Snark aside, it's a standardized way of allowing different architectural patterns that can benefit use cases we haven't even seen yet. Yes, those architecture patterns currently benefit large corporations, but they're not being implemented at the expense of anything else. HTTP is a remarkably complete and flexible protocol.
What other benefits were you expecting to see that aren't already part of HTTP/1.1?
* no more easy debugging on the wire
* another TCP like implementation inside the HTTP protocol
* tons of binary data rather than text
* a whole slew of features that we don't really need but that please some corporate sponsor because their feature made it in
* continuing, damaging and absurd lack of DNS and IPv6 considerations
* most notably the omission of any discussion of endpoint resolution
Fixing anything related to DNS, DNSSEC, IPv6, or anything else would have made this closer to "HTTP/2."
And as I said in another thread: yes. Calling it HTTP/1.2 would actually have made me a little happier. This isn't the next new, big thing. This is a minor improvement, if not a minor regression.
You do realise that the overwhelming majority (99%) of HTTP traffic is transferred to or from large companies like Google and Facebook? If it benefits their clients, then it benefits most of the web. HTTP/2 is particularly beneficial for the developing world, where latencies are higher. The world is bigger than you.
Also WTF does HTTP have to do with DNS, DNSSEC, and IPv6? Talk about layering violations...
Also, I think a total wire-protocol change warrants a major version number increase, not that it matters at all.
I don't think anyone's selling it as the next new, big thing. It's just a version increment on HTTP; the one that includes DNS/DNSSEC/IPv6 changes can be called HTTP/3000 for all I care. You don't have to use these features if you don't like; they may make sites from companies like Google harder to reverse engineer, but HTTP is currently used for a lot more than text data. You just seem to confuse "corporations want it" with "bad".
And honestly, IPv6 is probably the biggest "big corporate" feature out there. Any big company providing access to more than 16 million devices (and yes, they do exist) has a very urgent need since the 10.0.0.0/8 network only contains ~16 million addresses.
At the end of the day, it's only a standard. As proven by SPDY, "big corporations" like Google are going to implement whatever the heck they want to, then ask for it to be included in the standard. I'm all for a system that makes it easier for companies to get their technologies standardized as part of an open standard - they're spending the investment dollars, but we all benefit from the capability.

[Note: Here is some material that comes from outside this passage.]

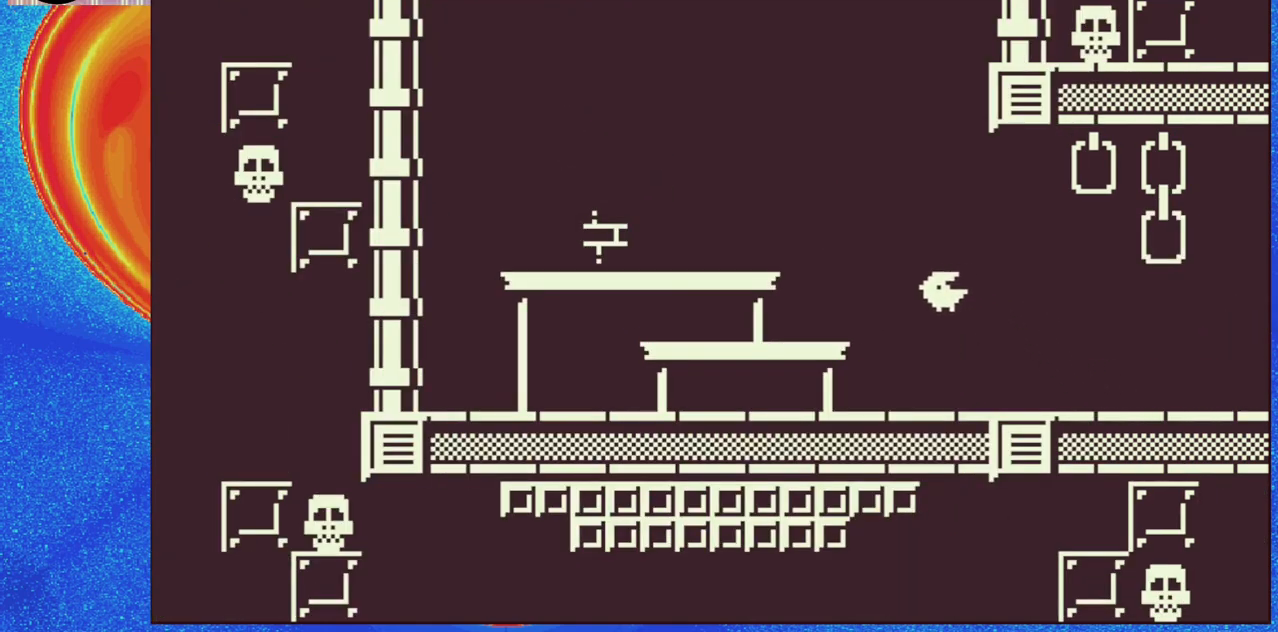
{"buttons": ["B", "DPAD_LEFT"], "events": [[117, "B", "up"], [200, "B", "down"], [317, "B", "up"], [400, "B", "down"]]}
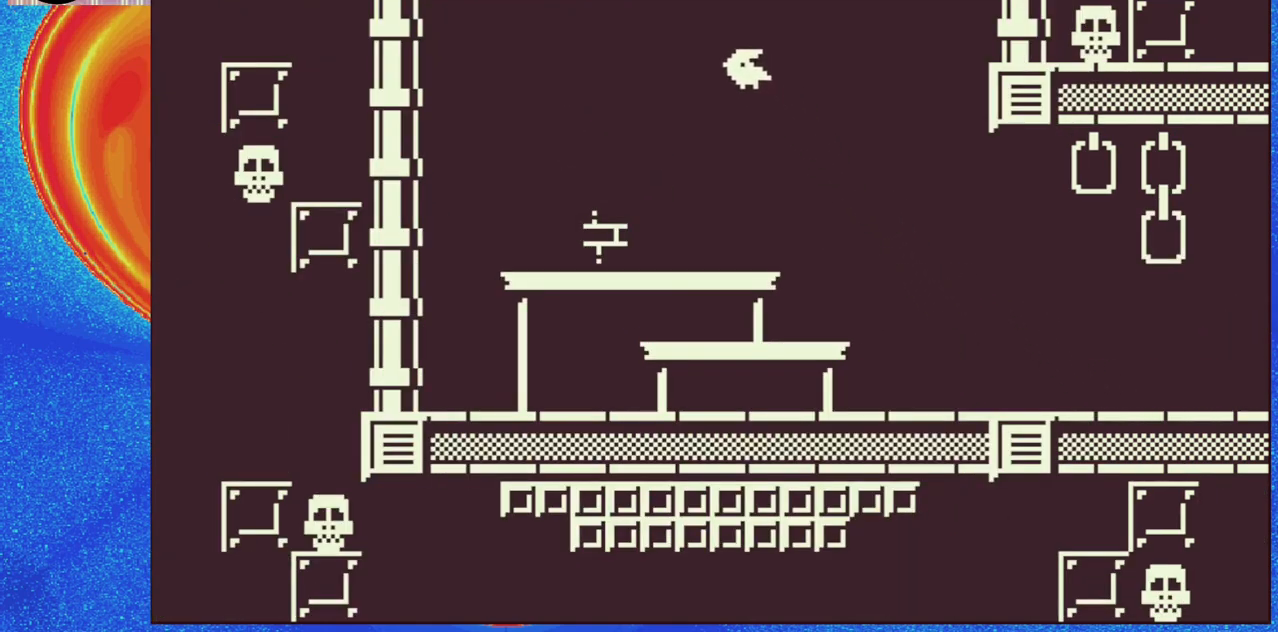
{"buttons": ["B"], "events": [[17, "B", "up"], [83, "B", "down"], [100, "DPAD_LEFT", "up"], [200, "B", "up"], [500, "B", "down"]]}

Wait, it being a binary protocol is a good thing. No longer will we have proxies mangling Upgrade handshakes and such.
Header compression, server push and proper multiplexing (which avoids all the problems with pipelining) are all features most applications will benefit from.
This is pretty nonsense. There are a bunch of useful improvements in HTTP/2 – it's not perfect, but I'd rather see incremental improvements of this sort than e.g. the ridiculously extended adoption times we've seen with IPv6.
Please.
Downvoters: although I don't usually do this, I'd ask you to enter into a discussion with me instead of just hitting the down arrow. Do you honestly think my discussion is worth being silenced?